William Shakespare, Misura per
misura, (1603), traduzione di
Gabriele Baldini, Rizzoli, Milano 1961
A parlare qui è il Duca Vincentio travestito da frate a Claudio, un nobile condannato a morte per aver messo incinta la fidanzata. È chiaro che a Claudio girino i coglioni e che il Duca-Frate si affidi a una raffinata arte retorica per lenire tale giramento.
Ma quanto il rapporto tra vita e morte, fuor di misura per misura, è veramente quella roba che Shakespeare descrive sì mirabilmente? Certo la morte è una livella: ricchi e poveri ci passano, i poveri prima, foss'anche soltanto da un punto di vista numerico. Il problema, semmai, è se ancora oggi possiamo accettare di consolarci, come fa Shakespeare, del fatto che anche i ricchi muoiono. Anche questo qui, per esempio, con le sue scarpette azzurre, un giorno morirà.
Ora, Pinault è un billionario raffinato, padrone tra l'altro di Palazzo Grassi a Venezia (da cui foto), che si trastulla a fare il mecenate d'arte contemporanea, le più volte del cazzo: d'altronde, oggi, gli artisti per farsi scucire i soldi dal capitale, più che essere bravi, devono saper essere dei grandi intraprenditori per il culo.
Ma, per tornare a Shakespeare, si può dire di Pinault che la sua vita se «è ricca, [è per questo] povera, poiché simile a un asino la cui groppa s'incurva sotto il peso di lingotti d'oro, port[a] le [sue] pesanti ricchezze per lo spazio di un solo viaggio, e a [scaricargliele] di dosso vien sempre infine la morte»? Indico Pinault, ma potrei citare altri cento, mille, decine di migliaia forse (ma non di più, no, non di più) le cui ricchezze sono tali da sconfinare nell'assurdo. Vale a dire: nel presente periodo storico, quanto è umanamente tollerabile che esistano degli uomini talmente ricchi che, al confronto, gli aristocratici del tempo di Shakespeare erano degli straccioni - e questo persistendo sul pianeta la fame, la miseria, la depressione economica causata dalla disoccupazione, lo sfruttamento, pensioni da fame, eccetera?
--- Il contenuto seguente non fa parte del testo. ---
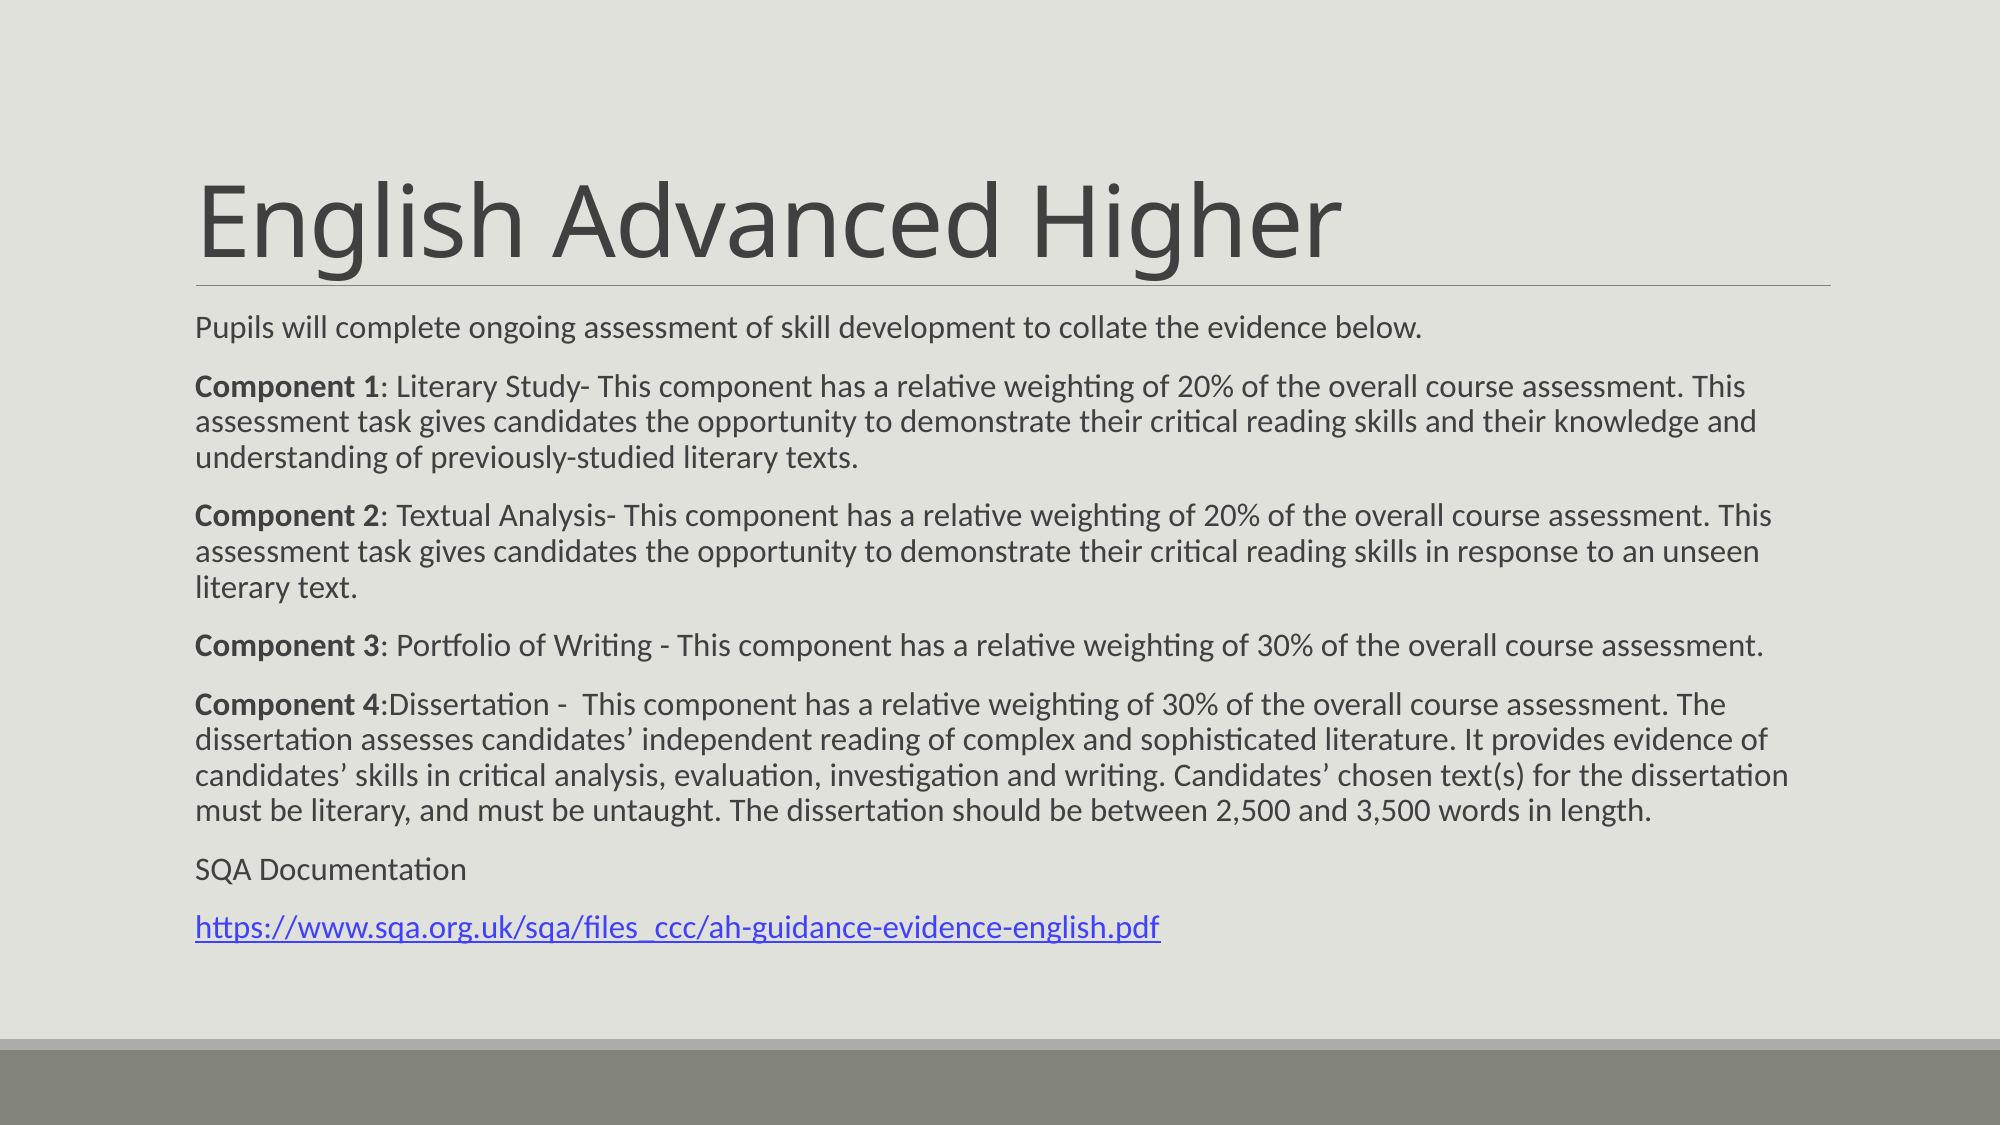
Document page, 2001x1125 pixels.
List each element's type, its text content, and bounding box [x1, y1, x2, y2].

title English Advanced Higher [180, 47, 1830, 285]
list Pupils will complete ongoing assessment of skill development to collate the evidence below. Component 1: Literary Study- This component has a relative weighting of 20% of the overall course assessment. This assessment task gives candidates the opportunity to demonstrate their critical reading skills and their knowledge and understanding of previously-studied literary texts. Component 2: Textual Analysis- This component has a relative weighting of 20% of the overall course assessment. This assessment task gives candidates the opportunity to demonstrate their critical reading skills in response to an unseen literary text. Component 3: Portfolio of Writing - This component has a relative weighting of 30% of the overall course assessment. Component 4:Dissertation - This component has a relative weighting of 30% of the overall course assessment. The dissertation assesses candidates’ independent reading of complex and sophisticated literature. It provides evidence of candidates’ skills in critical analysis, evaluation, investigation and writing. Candidates’ chosen text(s) for the dissertation must be literary, and must be untaught. The dissertation should be between 2,500 and 3,500 words in length. SQA Documentation https://www.sqa.org.uk/sqa/files_ccc/ah-guidance-evidence-english.pdf [180, 302, 1830, 963]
Finché la nostra mente accetterà questa abissale differenza tra coloro che sono veramente ricchi e coloro che veramente no, quanto potremo miseramente consolarci con le (ripeto, mirabili) parole di Shakespeare - il quale, almeno, non si perita di riservare pene oltremondane ai possessori di cotanta ricchezza?
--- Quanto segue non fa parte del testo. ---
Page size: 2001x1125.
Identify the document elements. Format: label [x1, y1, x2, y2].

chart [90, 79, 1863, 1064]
Essere ricchi a dismisura è la più assoluta forma di parassitismo dell'umanità: finché non ci convinciamo di questo, applaudiamo il ricco e i suoi zelanti servi, compresi i suoi buffoni di corte (come Sting, per esempio: bisogna ricordarglielo al cantante inglese milionario che è stato a cantare per un magnate russo anch'egli ultra milionario). La concentrazione della ricchezza in poche mani è il vero inquinamento globale che ammorba l'aria ben più dell'effetto serra.
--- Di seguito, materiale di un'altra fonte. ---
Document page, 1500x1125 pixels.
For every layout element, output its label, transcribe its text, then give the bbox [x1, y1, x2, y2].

Per questo, ritengo che uno dei prodromi di una possibile (e plausibile) rivoluzione, passi soprattutto attraverso uno scotimento delle coscienze: vedo un ricco passare su un tappeto rosso? Oddio il vomito. Vedo l'ennesimo inutile festival del cazzo e della fica di Venezia? Un bel clistere e via. Tappeti marroni, altro che rossi.